* Stored data entries *
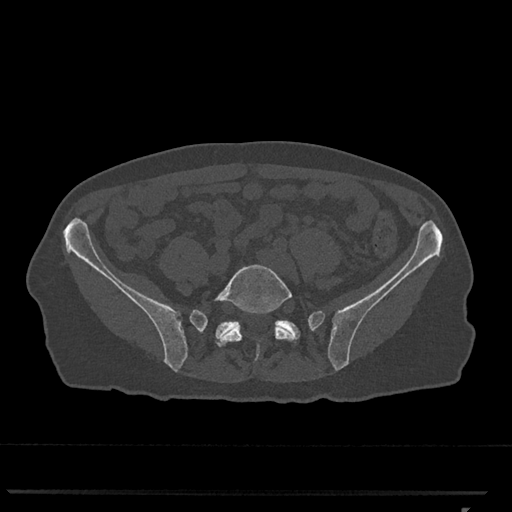
CT including the spine, one axial slice; position 135 of 793 along the scan axis; reconstruction kernel Br40s/3; 120 kVp; bone window (W 1800 / L 400 HU); 0.5 mm slice thickness; 512 × 512 image matrix, field of view 380 × 380 mm. Patient: female, 62 years. Case-level facts recorded for this patient, not image findings: primary cancer: renal.
Outlined on this slice (semi-automatically segmented with operator editing):
- L5 vertebra: bounding box [x1, y1, x2, y2] px = [214, 264, 297, 361]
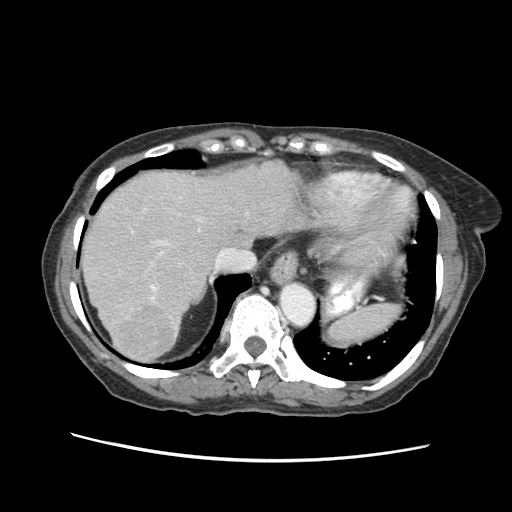
Contrast-enhanced abdominal CT (liver protocol), one axial slice; slice 48 of 63 in the series (ordered by position); reconstruction kernel STANDARD; 120 kVp; soft-tissue window (W 400 / L 40 HU); 512 × 512 image matrix. From the clinical record (not read from this slice): diagnosis: hepatocellular carcinoma (patient treated with transarterial chemoembolisation; whether this scan precedes or follows treatment is not stated here); TNM stage (as recorded): Stage-I; Child-Pugh class: B; tumour nodularity: uninodular.
Structures marked on this image (semi-automatic segmentation, software-assisted and operator-edited):
- liver parenchyma outside the tumour (the mass and vessels are separate outlines, so this box may not span the whole liver): bounding box [x1, y1, x2, y2] px = [80, 160, 303, 360]
- mass: [115, 305, 176, 358]
- portal vein: [130, 208, 156, 300]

* What the exercise asks *
Among the lines above, which ones hold the string "semi"? Show them.

* Answer area *
Outlined on this slice (semi-automatically segmented with operator editing):
Structures marked on this image (semi-automatic segmentation, software-assisted and operator-edited):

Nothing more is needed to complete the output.